Under dimmed lights near double glass doors, Camilla Steinum’s lookalike tablecloth, ‘I’ve stopped eating stuff from the floor’ (2016), is caressed by hand —an unconscious outline of a butt —before the eyes adjust to reveal this visual and textural pleasure for the first time. There, her hand-dyed, hand-stitched carpet is lifted from the floor to chair-height, a plush surface to start conversation as smoothly as the beer bottles, ashtrays, cigarette lighters and mobile phones left on the artwork’s surface.

Camilla Steinum, 'I've stopped eating stuff from the floor' (2016). Courtesy the artist + Ying Colosseum, Berlin.
Camilla Steinum, ‘I’ve stopped eating stuff from the floor’ (2016). Courtesy the artist + Ying Colosseum, Berlin.

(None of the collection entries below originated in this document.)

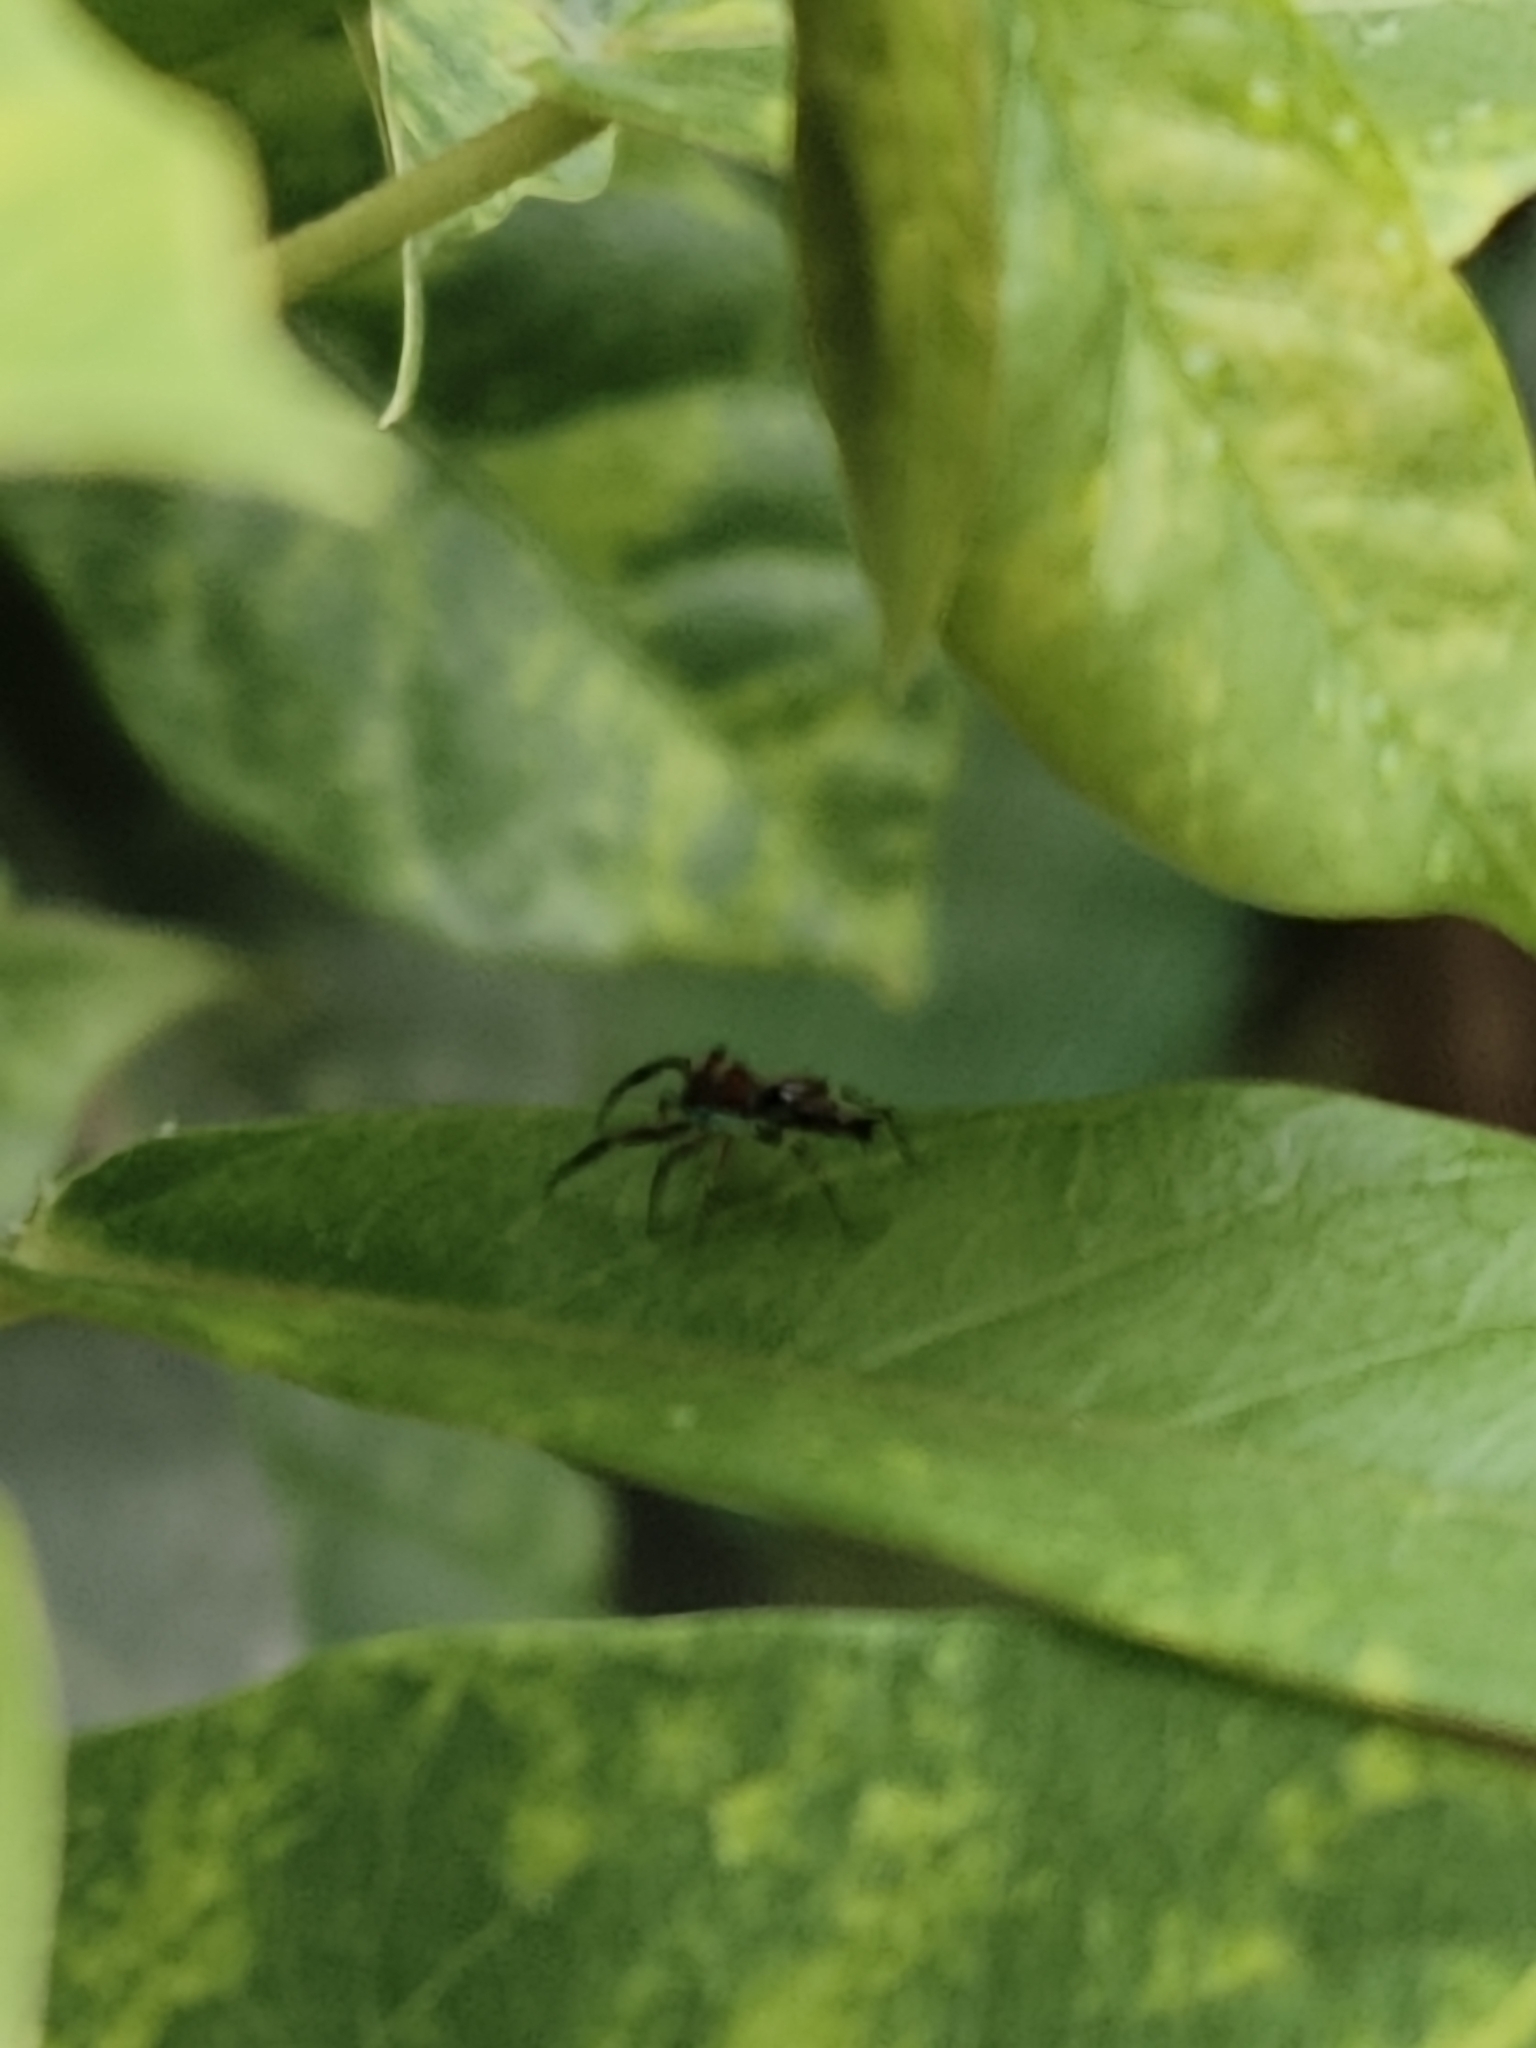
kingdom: Animalia
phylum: Arthropoda
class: Arachnida
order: Araneae
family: Salticidae
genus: Chrysilla
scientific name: Chrysilla volupe
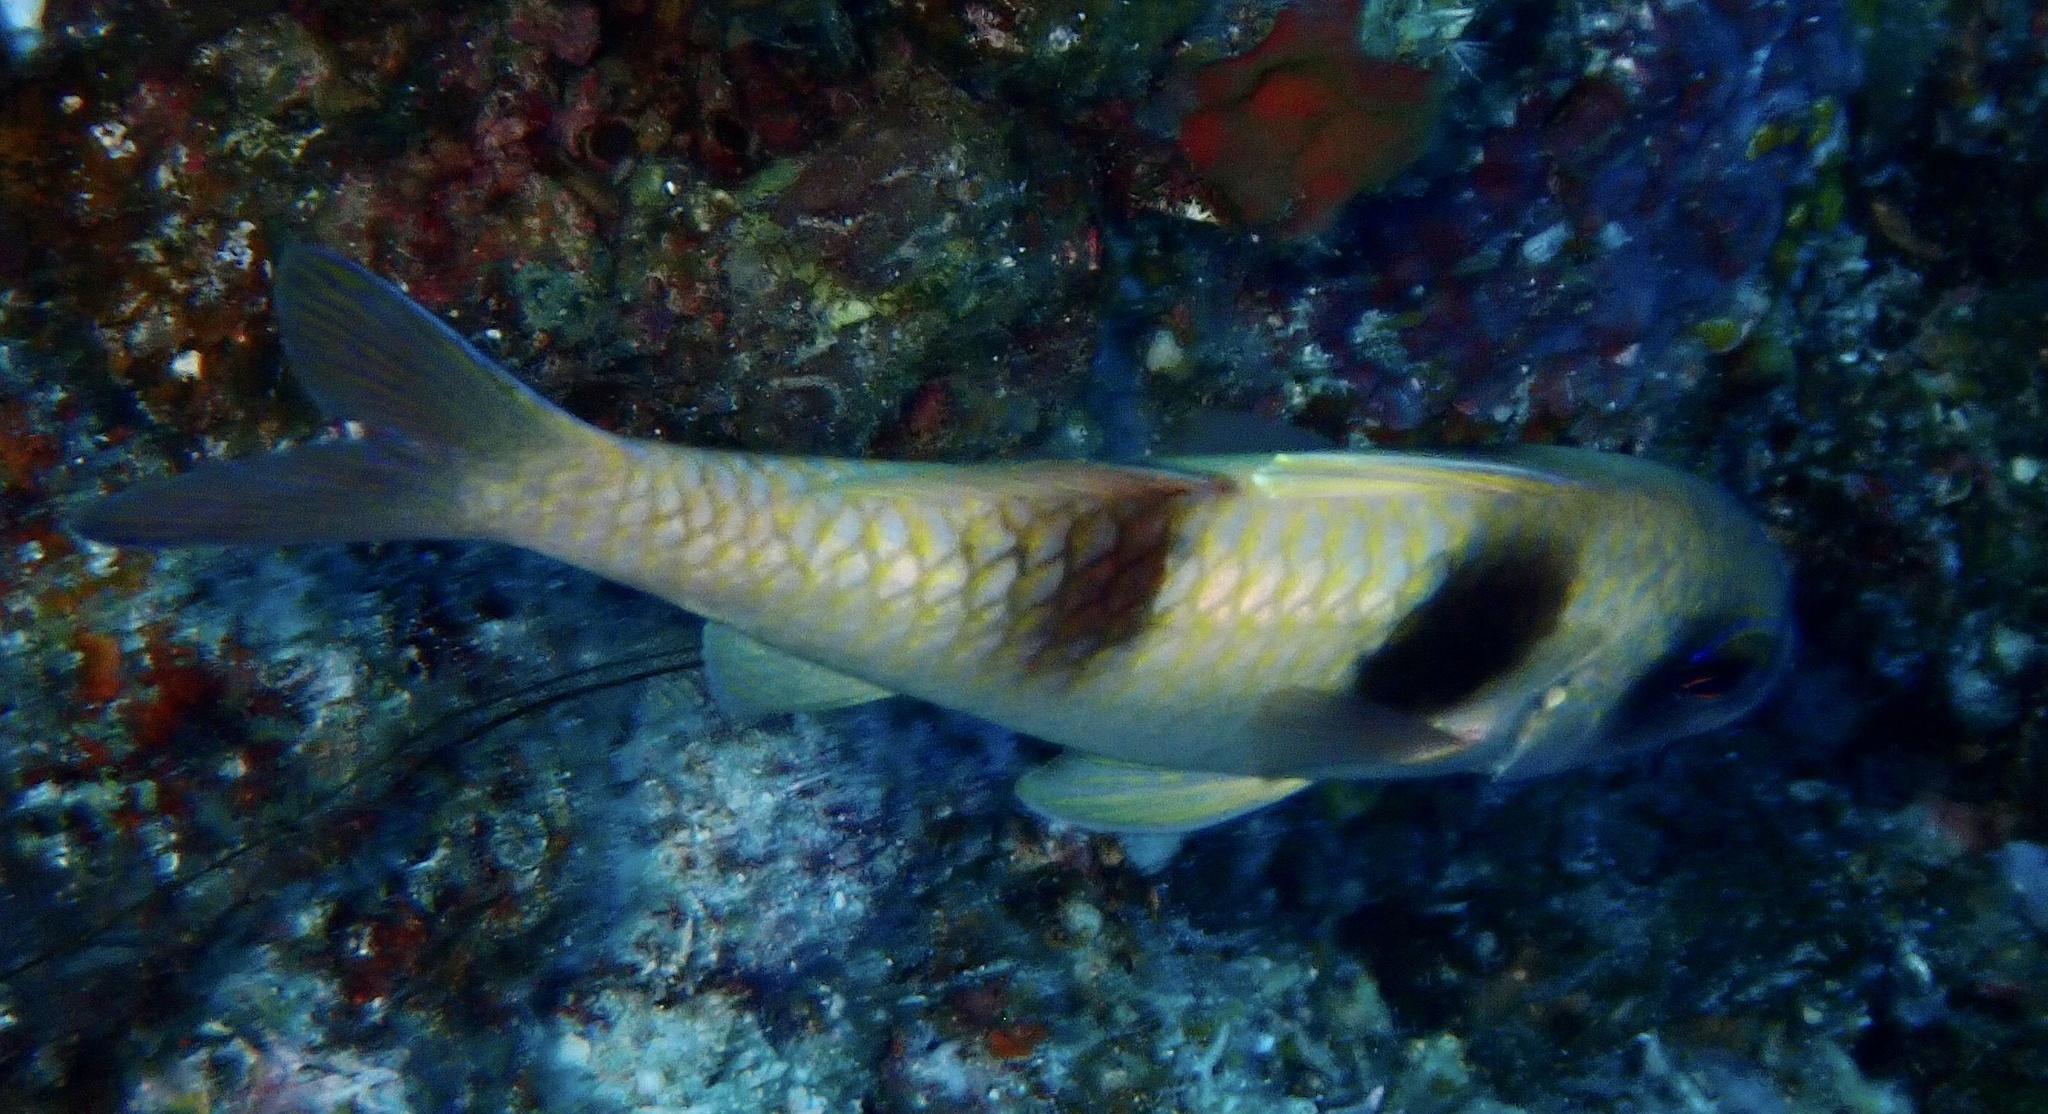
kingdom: Animalia
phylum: Chordata
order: Perciformes
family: Mullidae
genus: Parupeneus
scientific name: Parupeneus crassilabris
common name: Doublebar goatfish
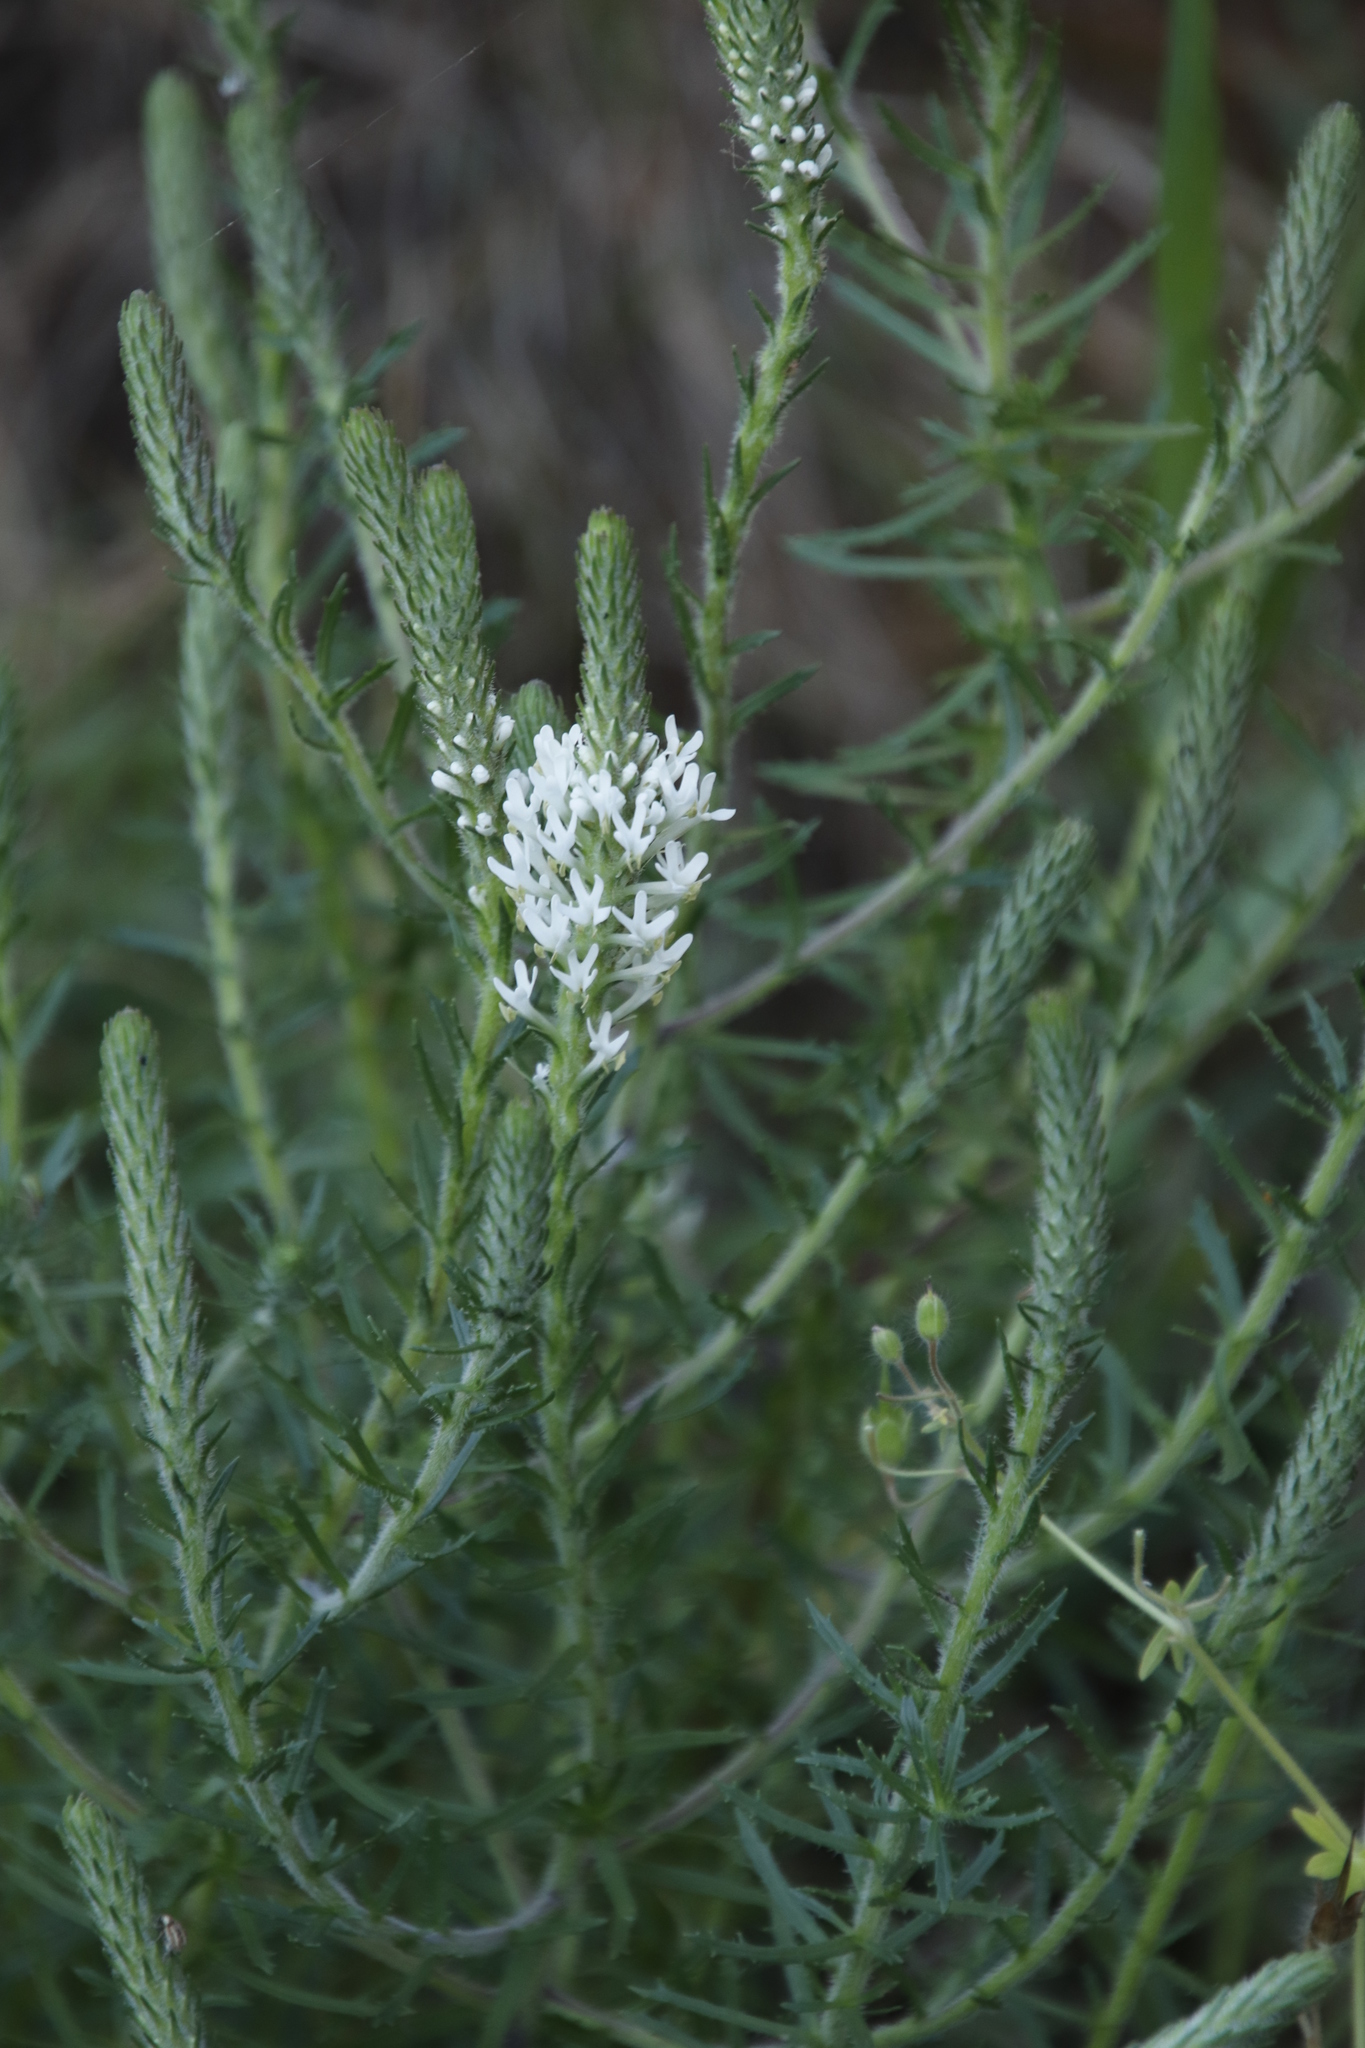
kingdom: Plantae
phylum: Tracheophyta
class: Magnoliopsida
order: Lamiales
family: Scrophulariaceae
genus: Dischisma
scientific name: Dischisma ciliatum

The late night ends with Inger Lund Wold’s ‘Sleep’ (2016, read below) and the aftereffects of Ying’s collision are remembered like a micro-sleep, dream, or virus, emerging and submerging, a potential that is there but not always felt. A few days later I look online for documentation. Artworks by Alex Turgeon, Claude Eigan and Julian-Jakob Kneer are fresh on my mind, but unlike the post-event habits of many things Ying-esque —the release of high res images —theirs is stalled and decelerated, and Late Nite Lullaby remains imprinted on the body, like smoke on a jacket, and the memory of arriving lingers. 

A few days ago. In an e-mail.

She wrote me that after she had woken up she had fallen back asleep. Then she wrote that she had dreamt that everyone around her fell in love with her. She was like a virus moving among human beings.

I answered that I could not remember what I had dreamt.**

Ying Colosseum’s Late Nite Lullaby was on at Blackland on February 7. Volume 4, Spitzweg’s Stay, is on at Berlin’s Simitdchi, March 6, 2016.